### [BRIEF]
Within the data below, tally the lines that contain "depth" and state only the total.

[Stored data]
────

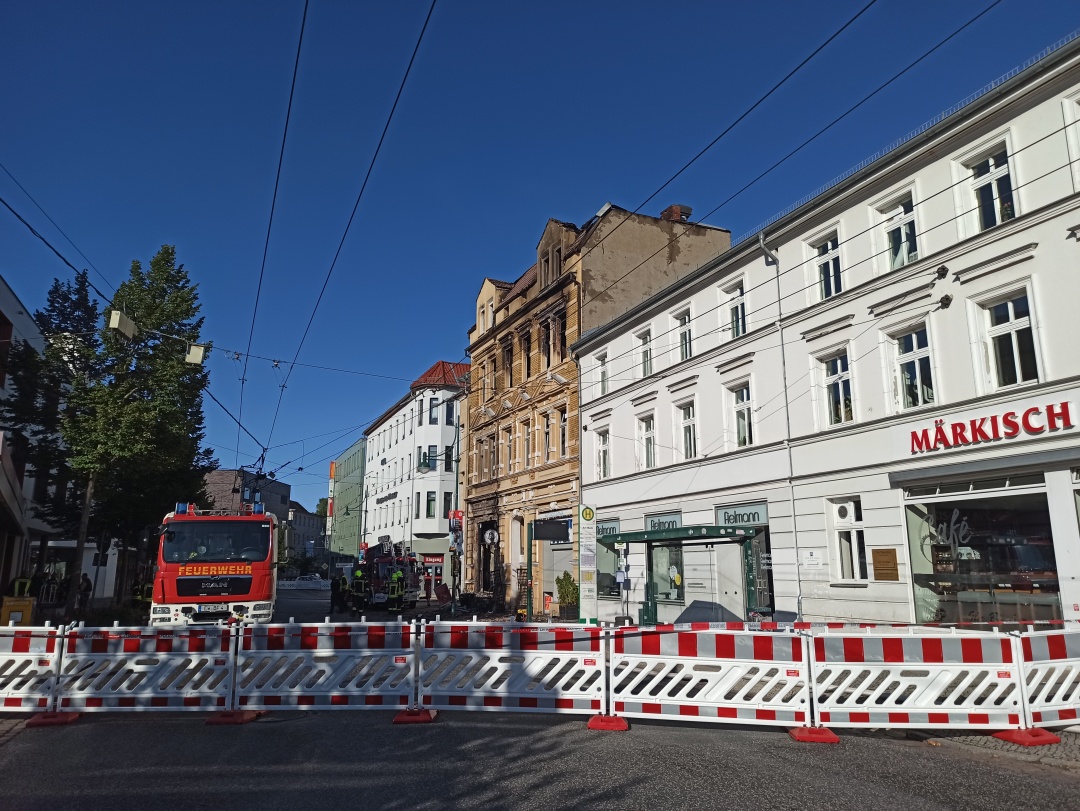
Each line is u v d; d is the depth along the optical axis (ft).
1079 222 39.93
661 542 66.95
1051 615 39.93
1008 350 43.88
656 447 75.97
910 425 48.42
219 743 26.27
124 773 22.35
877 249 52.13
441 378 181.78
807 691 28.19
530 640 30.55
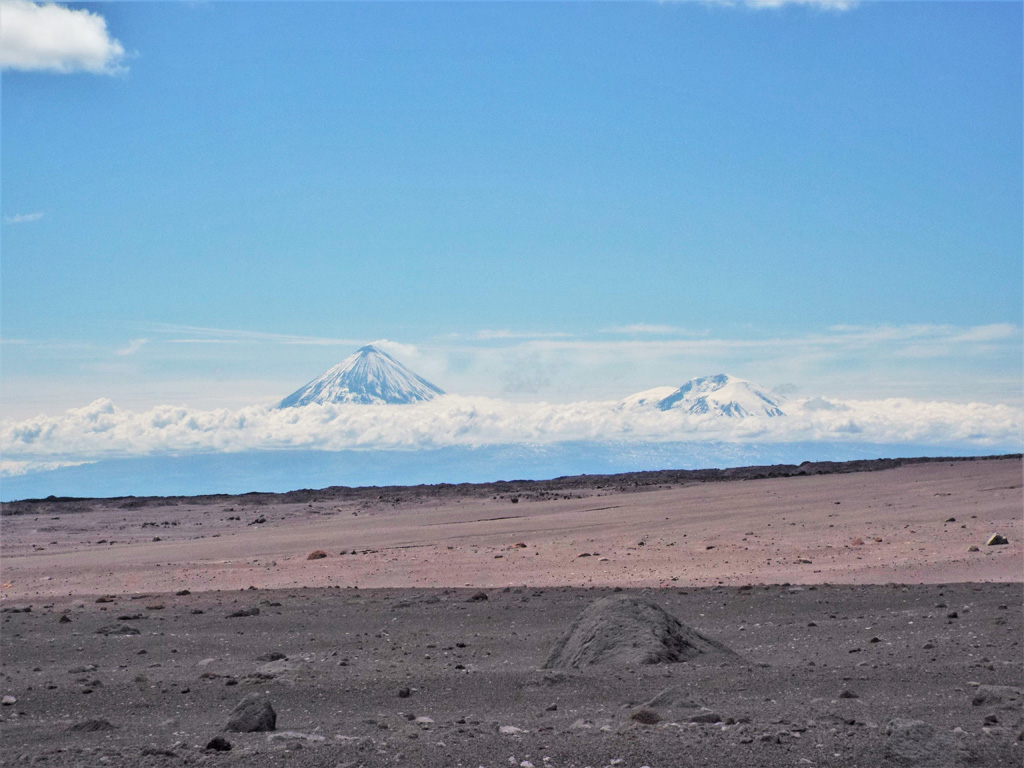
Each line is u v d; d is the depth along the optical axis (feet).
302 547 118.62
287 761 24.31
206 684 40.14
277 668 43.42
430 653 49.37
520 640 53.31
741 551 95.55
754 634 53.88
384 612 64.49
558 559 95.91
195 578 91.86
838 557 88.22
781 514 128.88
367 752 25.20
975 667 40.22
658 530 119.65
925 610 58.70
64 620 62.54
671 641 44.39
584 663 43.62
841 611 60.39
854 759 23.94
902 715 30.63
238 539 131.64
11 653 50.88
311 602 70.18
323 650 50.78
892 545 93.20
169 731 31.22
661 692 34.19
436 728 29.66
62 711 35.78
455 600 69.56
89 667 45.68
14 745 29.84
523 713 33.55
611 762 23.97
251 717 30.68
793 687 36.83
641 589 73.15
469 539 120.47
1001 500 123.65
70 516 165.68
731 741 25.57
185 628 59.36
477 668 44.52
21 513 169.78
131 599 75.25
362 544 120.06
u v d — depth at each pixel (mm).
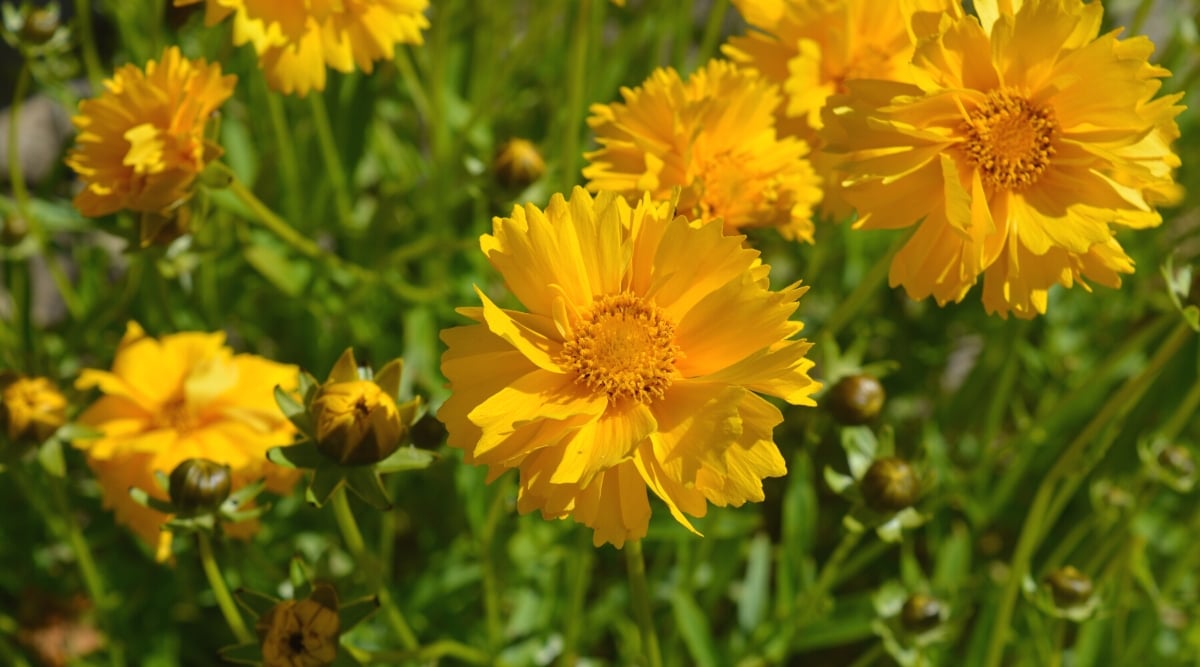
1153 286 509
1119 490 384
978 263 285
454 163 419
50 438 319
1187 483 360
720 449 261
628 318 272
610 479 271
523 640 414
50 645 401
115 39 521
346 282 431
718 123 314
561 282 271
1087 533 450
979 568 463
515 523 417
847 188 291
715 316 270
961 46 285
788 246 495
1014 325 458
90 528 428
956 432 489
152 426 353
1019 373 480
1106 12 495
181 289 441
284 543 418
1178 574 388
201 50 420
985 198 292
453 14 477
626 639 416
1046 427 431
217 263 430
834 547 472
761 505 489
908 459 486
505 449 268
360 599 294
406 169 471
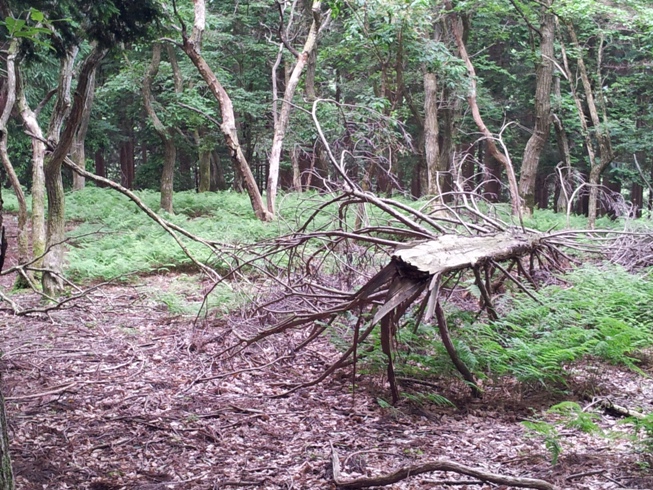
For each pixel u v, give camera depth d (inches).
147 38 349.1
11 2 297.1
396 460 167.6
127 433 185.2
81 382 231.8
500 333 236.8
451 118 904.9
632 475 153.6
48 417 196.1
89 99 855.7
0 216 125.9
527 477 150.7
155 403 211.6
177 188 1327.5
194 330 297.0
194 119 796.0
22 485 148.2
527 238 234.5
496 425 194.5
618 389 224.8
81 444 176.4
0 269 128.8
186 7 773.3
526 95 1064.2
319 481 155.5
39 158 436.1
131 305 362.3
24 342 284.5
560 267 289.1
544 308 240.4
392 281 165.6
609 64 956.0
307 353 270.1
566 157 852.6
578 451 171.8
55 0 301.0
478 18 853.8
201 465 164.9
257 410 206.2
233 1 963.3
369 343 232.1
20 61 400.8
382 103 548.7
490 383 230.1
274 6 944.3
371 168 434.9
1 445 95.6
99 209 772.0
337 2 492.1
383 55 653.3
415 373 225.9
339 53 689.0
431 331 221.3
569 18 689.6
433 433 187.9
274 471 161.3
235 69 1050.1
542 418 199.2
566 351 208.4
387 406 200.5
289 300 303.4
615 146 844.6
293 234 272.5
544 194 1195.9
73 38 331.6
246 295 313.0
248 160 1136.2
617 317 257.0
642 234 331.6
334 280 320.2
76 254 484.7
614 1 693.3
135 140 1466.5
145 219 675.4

────

### [EXPECTED ANSWER]
4